### Exercise requirements
Nothing should be left out. Transcribe the entries exactly as written.

### Material supplied
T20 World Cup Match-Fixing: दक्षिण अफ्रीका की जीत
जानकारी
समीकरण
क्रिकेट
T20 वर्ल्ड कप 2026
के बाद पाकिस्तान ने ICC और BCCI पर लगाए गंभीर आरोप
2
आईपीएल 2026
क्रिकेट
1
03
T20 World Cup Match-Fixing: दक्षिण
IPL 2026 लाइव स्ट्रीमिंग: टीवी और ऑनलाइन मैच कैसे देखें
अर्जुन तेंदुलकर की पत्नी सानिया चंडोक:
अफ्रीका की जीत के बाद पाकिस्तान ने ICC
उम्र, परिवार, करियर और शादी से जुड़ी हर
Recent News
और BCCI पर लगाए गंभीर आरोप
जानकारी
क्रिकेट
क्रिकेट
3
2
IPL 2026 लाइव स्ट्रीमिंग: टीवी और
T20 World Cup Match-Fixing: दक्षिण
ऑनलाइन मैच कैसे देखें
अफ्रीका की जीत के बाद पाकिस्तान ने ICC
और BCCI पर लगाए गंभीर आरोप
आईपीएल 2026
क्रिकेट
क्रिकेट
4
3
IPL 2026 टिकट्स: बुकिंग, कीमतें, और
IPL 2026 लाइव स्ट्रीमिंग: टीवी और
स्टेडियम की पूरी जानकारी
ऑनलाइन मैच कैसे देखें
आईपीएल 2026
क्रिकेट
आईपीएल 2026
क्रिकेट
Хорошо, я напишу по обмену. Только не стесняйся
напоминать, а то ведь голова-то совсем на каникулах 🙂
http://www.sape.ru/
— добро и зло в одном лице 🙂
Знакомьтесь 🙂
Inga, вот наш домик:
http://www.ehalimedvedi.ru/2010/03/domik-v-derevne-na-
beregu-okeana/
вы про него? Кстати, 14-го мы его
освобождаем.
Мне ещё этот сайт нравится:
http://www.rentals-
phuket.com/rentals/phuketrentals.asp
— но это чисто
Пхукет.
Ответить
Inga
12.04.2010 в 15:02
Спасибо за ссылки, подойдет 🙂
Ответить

### Expected answer
T20 World Cup Match-Fixing: दक्षिण अफ्रीका की जीत
जानकारी
समीकरण
क्रिकेट
T20 वर्ल्ड कप 2026
के बाद पाकिस्तान ने ICC और BCCI पर लगाए गंभीर आरोप
2
आईपीएल 2026
क्रिकेट
1
03
T20 World Cup Match-Fixing: दक्षिण
IPL 2026 लाइव स्ट्रीमिंग: टीवी और ऑनलाइन मैच कैसे देखें
अर्जुन तेंदुलकर की पत्नी सानिया चंडोक:
अफ्रीका की जीत के बाद पाकिस्तान ने ICC
उम्र, परिवार, करियर और शादी से जुड़ी हर
Recent News
और BCCI पर लगाए गंभीर आरोप
जानकारी
क्रिकेट
क्रिकेट
3
2
IPL 2026 लाइव स्ट्रीमिंग: टीवी और
T20 World Cup Match-Fixing: दक्षिण
ऑनलाइन मैच कैसे देखें
अफ्रीका की जीत के बाद पाकिस्तान ने ICC
और BCCI पर लगाए गंभीर आरोप
आईपीएल 2026
क्रिकेट
क्रिकेट
4
3
IPL 2026 टिकट्स: बुकिंग, कीमतें, और
IPL 2026 लाइव स्ट्रीमिंग: टीवी और
स्टेडियम की पूरी जानकारी
ऑनलाइन मैच कैसे देखें
आईपीएल 2026
क्रिकेट
आईपीएल 2026
क्रिकेट
Хорошо, я напишу по обмену. Только не стесняйся
напоминать, а то ведь голова-то совсем на каникулах 🙂
http://www.sape.ru/
— добро и зло в одном лице 🙂
Знакомьтесь 🙂
Inga, вот наш домик:
http://www.ehalimedvedi.ru/2010/03/domik-v-derevne-na-
beregu-okeana/
вы про него? Кстати, 14-го мы его
освобождаем.
Мне ещё этот сайт нравится:
http://www.rentals-
phuket.com/rentals/phuketrentals.asp
— но это чисто
Пхукет.
Ответить
Inga
12.04.2010 в 15:02
Спасибо за ссылки, подойдет 🙂
Ответить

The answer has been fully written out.